Vom Umgang der Russen mit ihren Kriegsopfern:

Unpolitische Trauer.

Seit vier Jahren gibt es in Russland die Aktion «Das unsterbliche Regiment», die von Fernsehjournalisten aus Tomsk erfunden wurde. Das Konzept ist denkbar einfach: Am «Siegestag», dem 9. Mai tragen die Leute Bilder ihrer Familienmitglieder mit sich, die im Zweiten Weltkrieg umgekommen sind. Dabei ist jegliche kommerzielle oder politische Werbung verboten. Mit jedem Jahr wurde die Aktion populärer, und 2015, zum 70. Jahrestag des Kriegsendes, wurde sie in rund 500 Städten im In- und Ausland abgehalten. Allein in Moskau sollen laut offiziellen Angaben 500 000 Personen teilgenommen haben.

Meine Gefühle gegenüber dem «unsterbliche Regiment» ist sehr zwiespältig. Einerseits positiv – ich verstehe das Bedürfnis vieler Russen ihre persönliche Trauer um ihre Nächsten auszudrücken. Das Grauen des Kriegs in diesem «verstümmelten» und traumatisierten Land ist noch immer zu spüren. Hinzu kommt, dass viele Russinnen und Russen erst in jüngster Zeit herausgefunden haben, was mit ihren Angehörigen passiert ist, weil viele Archive noch vor kurzem verschlossen waren und die Informationen erst dank Internet zugänglich gemacht wurden. Auf vielen Schlachtfeldern in Russland sind die Ausgrabungen der abertausenden Opfer noch heute im Gang – russische und deutsche Volontäre nehmen im Rahmen von gemeinsamen Lagern daran teil. Richtig: Wer seine Vergangenheit nicht kennt, hat keine Zukunft.

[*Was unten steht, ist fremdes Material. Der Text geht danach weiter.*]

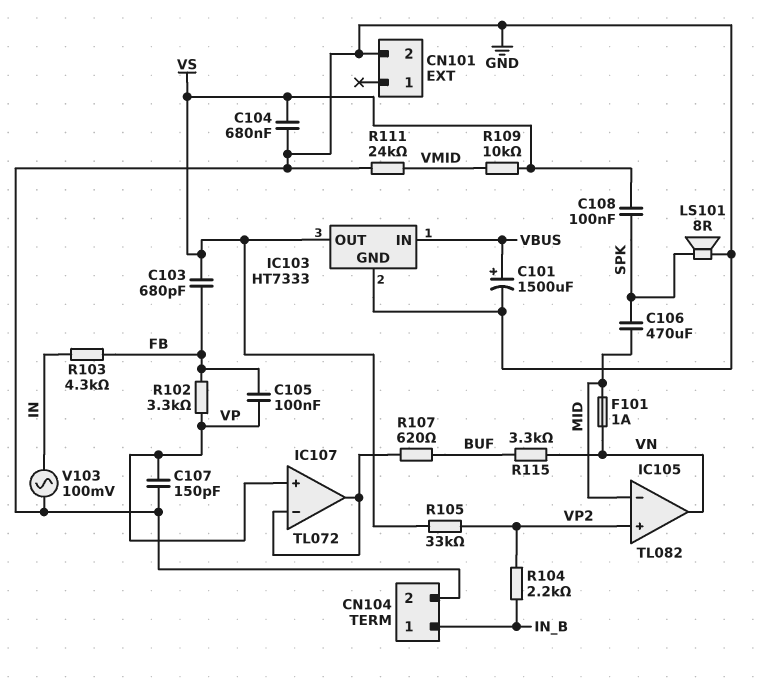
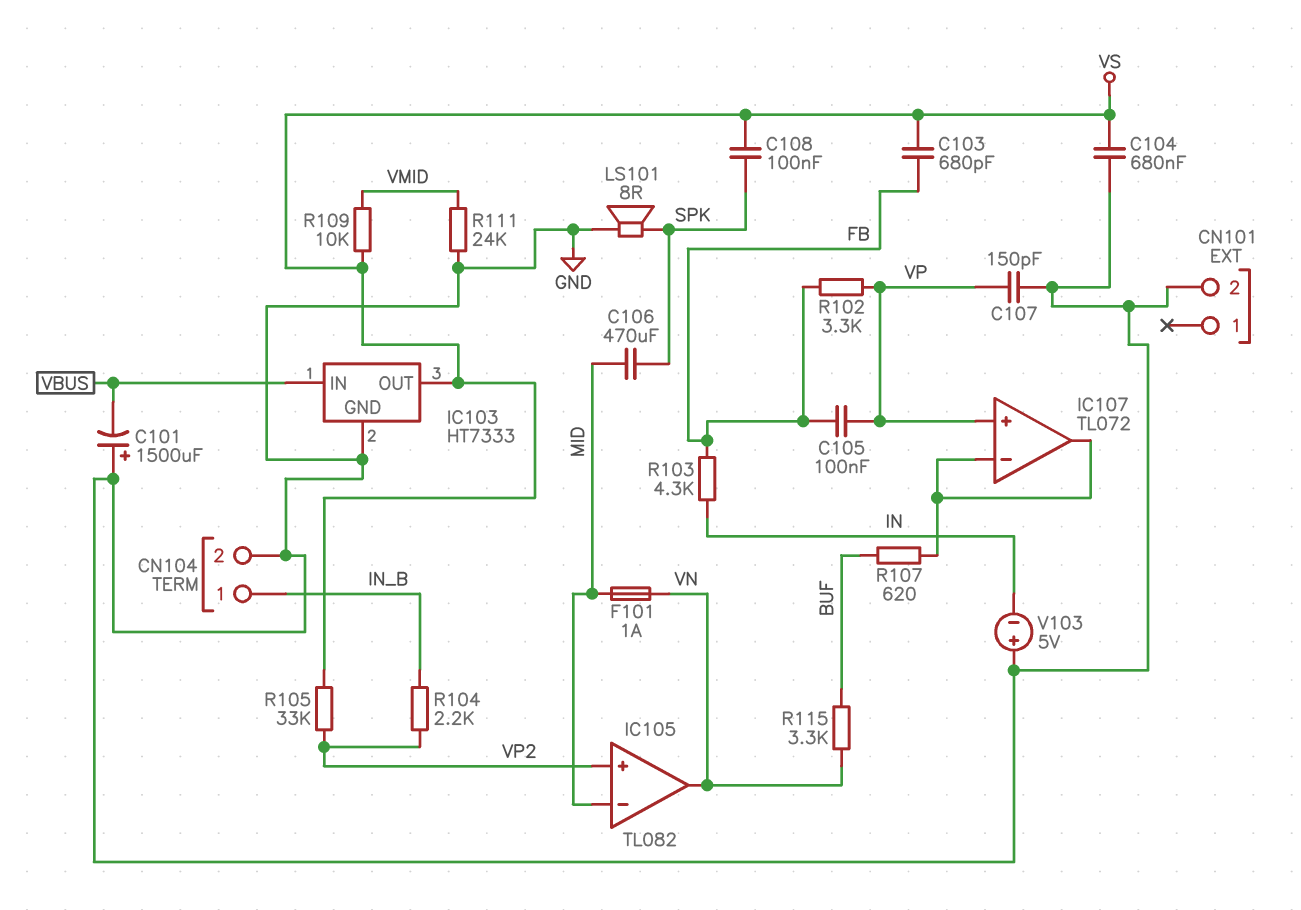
C101: 1500uF (plus VBUS, minus GND) -> 1500uF (plus GND, minus VBUS)
V103: AC 100mV (GND, IN) -> 5V (plus GND, minus IN)

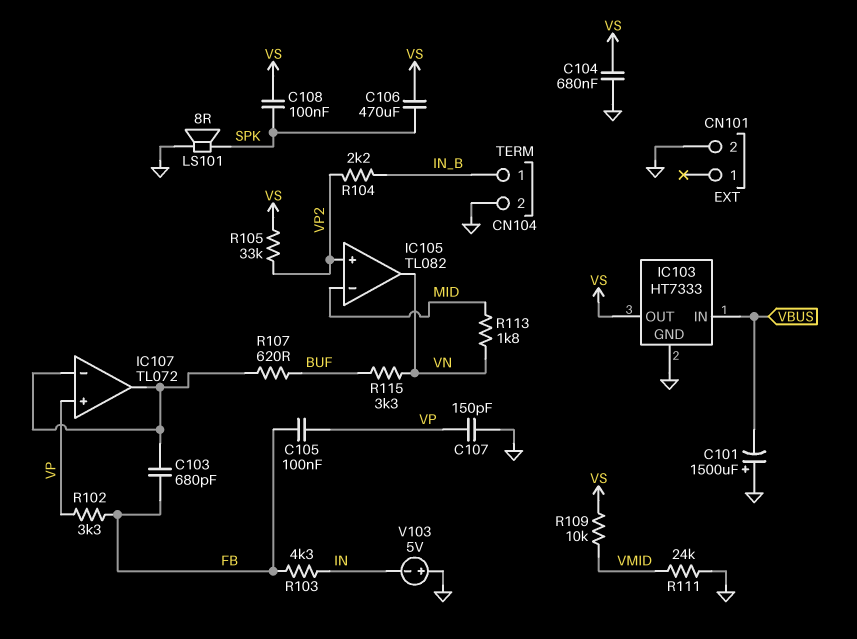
C103: 680pF (FB, VS) -> 680pF (FB, IC107/in-)
C106: 470uF (MID, SPK) -> 470uF (SPK, VS)
F101: 1A (MID, VN) -> none
R113: none -> 1.8k (MID, VN)

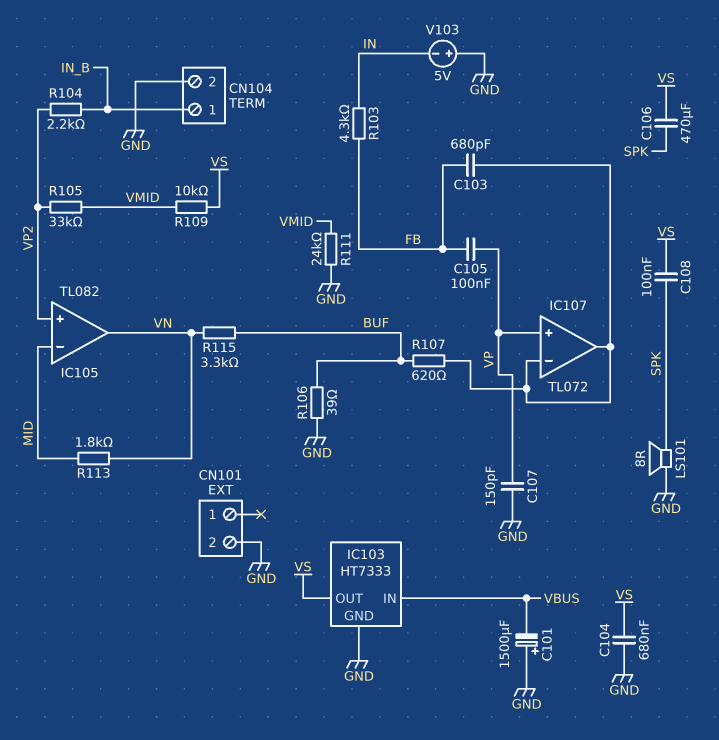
R102: 3.3k (FB, VP) -> none
R105: 33k (VP2, VS) -> 33k (VMID, VP2)
R106: none -> 39 (BUF, GND)

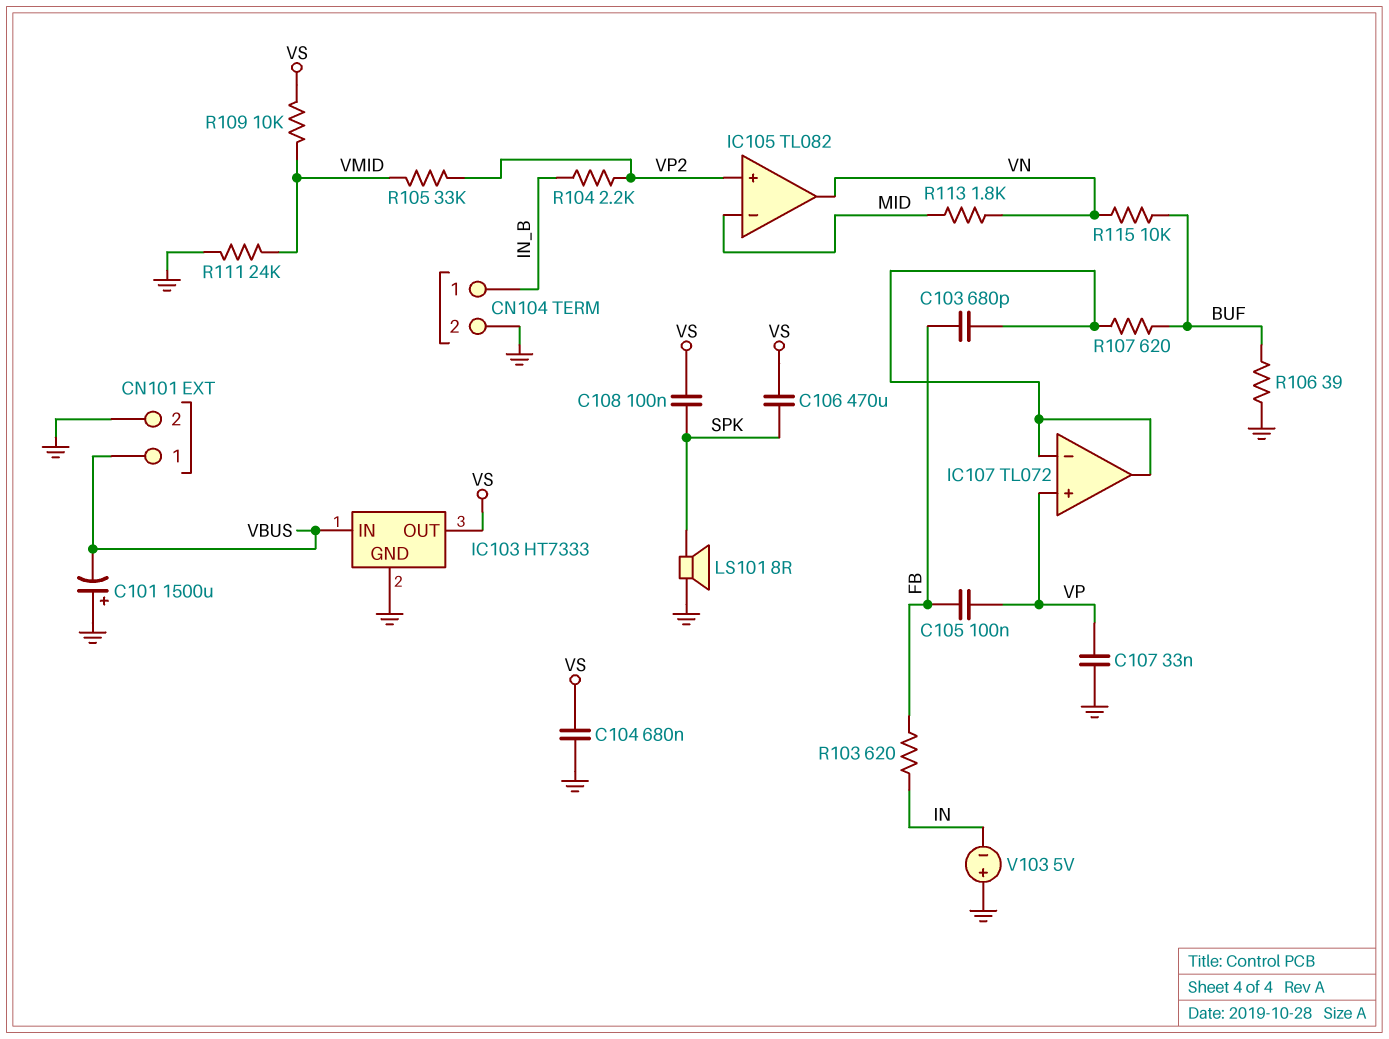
C107: 150pF (GND, VP) -> 33nF (GND, VP)
CN101 pin 1: none -> VBUS
R103: 4.3k (FB, IN) -> 620 (FB, IN)
R115: 3.3k (BUF, VN) -> 10k (BUF, VN)

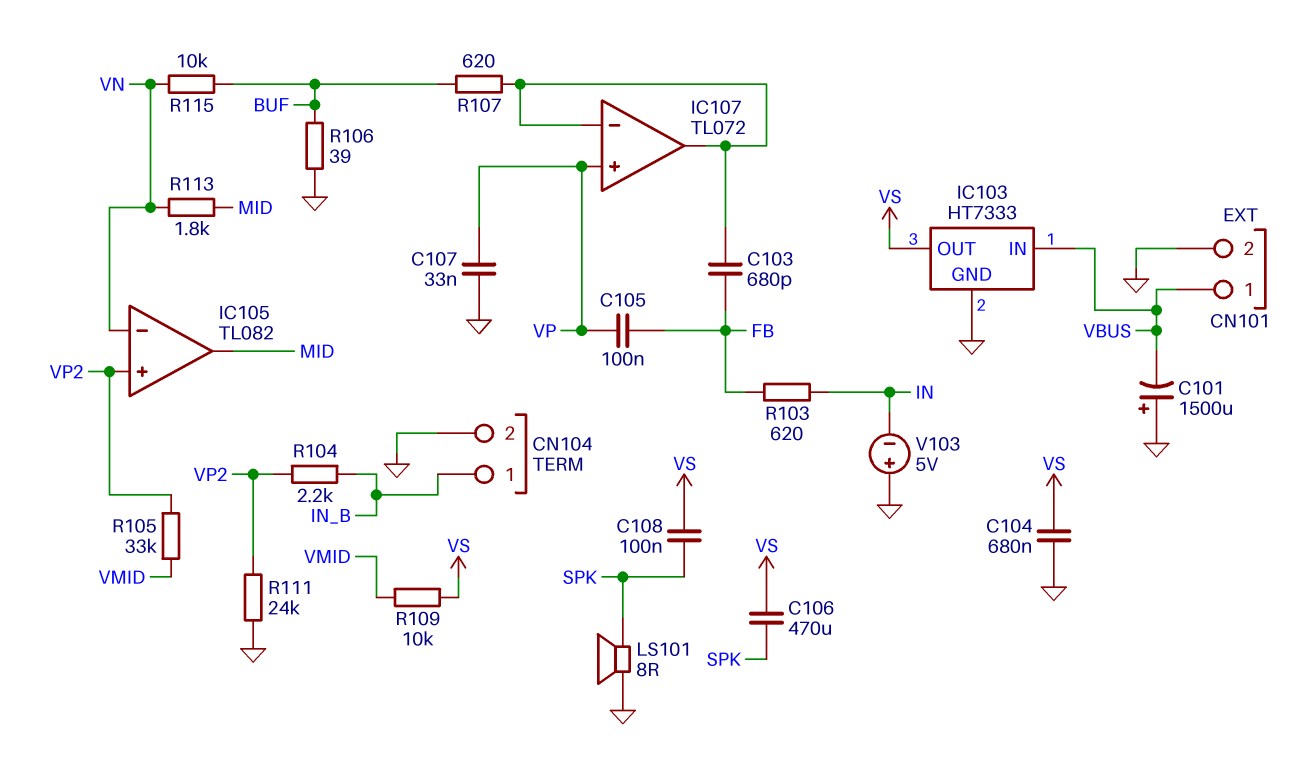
IC105 pin in-: MID -> VN
IC105 pin out: VN -> MID
R111: 24k (GND, VMID) -> 24k (GND, VP2)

Andererseits sehe ich die marschierenden Trauermassen auch kritisch, denn sie symbolisieren für mich ebenso ein Volk, das um keinen Preis vorwärts schauen will und sich in der Vergangenheit vergräbt. Das liegt genau auf der Linie der offiziellen Kremlpolitik, welche jede Art von Sowjetnostalgie nach Kräften unterstützt und die alten Feindbilder heraufbeschwört. Ausserden ist es eine willkommene Gelegenheit, die stark gelichteten Reihen der Kriegsveteranen aufzufüllen, von denen die meisten aus Gesundheitsgründen im Rollstuhl oder in Bussen an die Parade gebracht werden müssen. Dabei erstaunt nicht, dass bereits von verschiedenen Parteien versucht wurde, die Aktion für ihre politischen Ziele zu vereinnahmen. Selbst Wladimir Putin reihte sich 2015 ins Regiment der Trauernden ein.

Bisher gelang es jedoch den Veranstaltern, den Missbrauch und Instrumentalisierung der Mächtigen durch die Mächtigen zu instrumentalisieren. Sie bestehen auf dem Recht jedes einzelnen auf persönliche Trauer – genau das unterstütze ich auch, denn Trauer muss gelebt werden, um mit ihr fertig zu werden.

Doch dazu gehört auch eine kritische Auseinandersetzung mit der eigenen Vergangenheit und mit den vielen unangenehmen Fragen, welche die Geschichte stellt. Zum Beispiel, was mit all jenen russischen Kriegsteilnehmern passierte, welche die deutsche Gefangenschaft überlebten und nach ihrer Rückkehr direkt in den stalinistischen Lagern verschwanden. Auch sie marschieren im unsterblichen Regiment mit – ob sichtbar oder unsichtbar.


Eugen von Arb,
15.5.2016, 115. Jahrgang, Nr. 136.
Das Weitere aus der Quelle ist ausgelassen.